Duvall is correct about his launch angle: Since 2019, Duvall has the highest average launch angle (25 degrees) among batters with at least 500 at-bats.

Duvall said the wind at Truist Park has often blown in from left field. Asked about Duvall’s poor luck, Braves manager Brian Snitker expressed the same confusion as Duvall and even mentioned “crosswinds” at Truist Park.

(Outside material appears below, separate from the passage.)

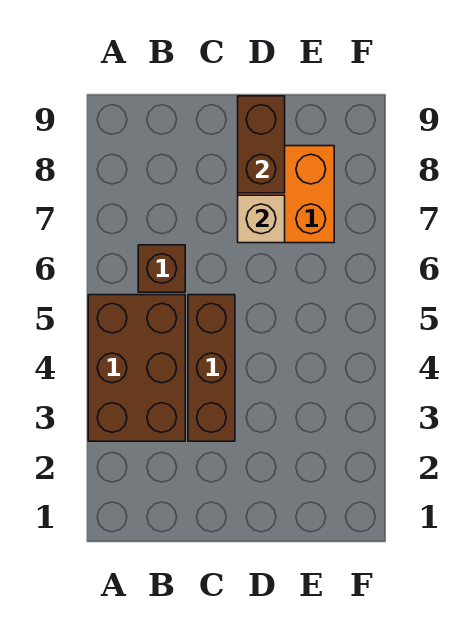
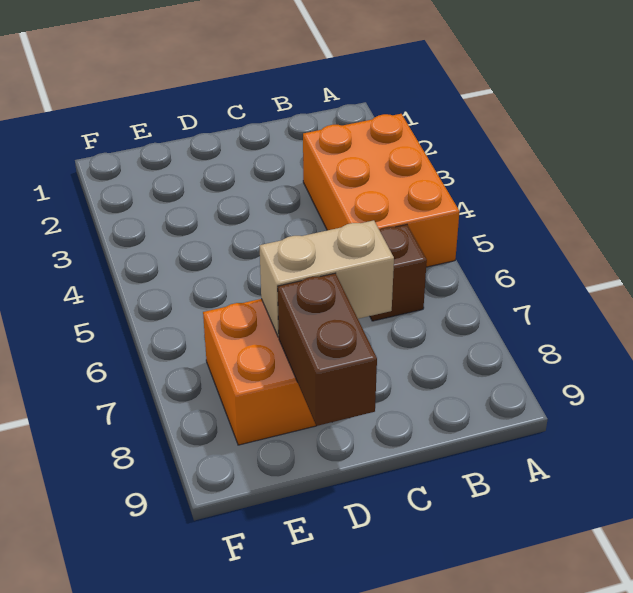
brown 2x3 brick [88,295,185,441] -> orange 2x3 brick [303,114,460,267]
brown 1x3 brick [188,295,235,441] -> none
tan 1x1 brick [238,195,285,243] -> tan 1x2 brick [259,220,394,337]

“He’s hit a few balls that when they left the bat, I thought they were out,” Snitker said. “I mean, I think it’s just – I don’t know. In our park, crosswinds. I don’t remember seeing the flags like they are this year. For whatever reason, there seems to be more crosswinds than in the past years. I don’t know why that is. But yeah, there’s been a few balls that he’s hit that I had them chalked up (as homers), like an egg before they’re hatched.”

This season, Duvall has flyouts on these balls (categorized with exit velocity and launch angle):

  • 109.4 mph, 35 degrees
  • 106.3 mph, 35 degrees
  • 106 mph, 45 degrees
  • 104.9 mph, 41 degrees
  • 104 mph, 31 degrees
  • 101. Mph, 26 degrees

There are, of course, many factors in balls in play. The ballpark. The wind. The weather in general. They all play a part. So listing those outs isn’t to say Duvall should have six more home runs – it’s only to make the point that his season could be going differently for him.

And think about this: Those balls we listed weren’t even hits – they were outs.

Duvall can only try to keep hitting the ball hard and hope those go in his favor the rest of the way.

“I’m hitting the ball well, it’ll eventually all play out,” Duvall said.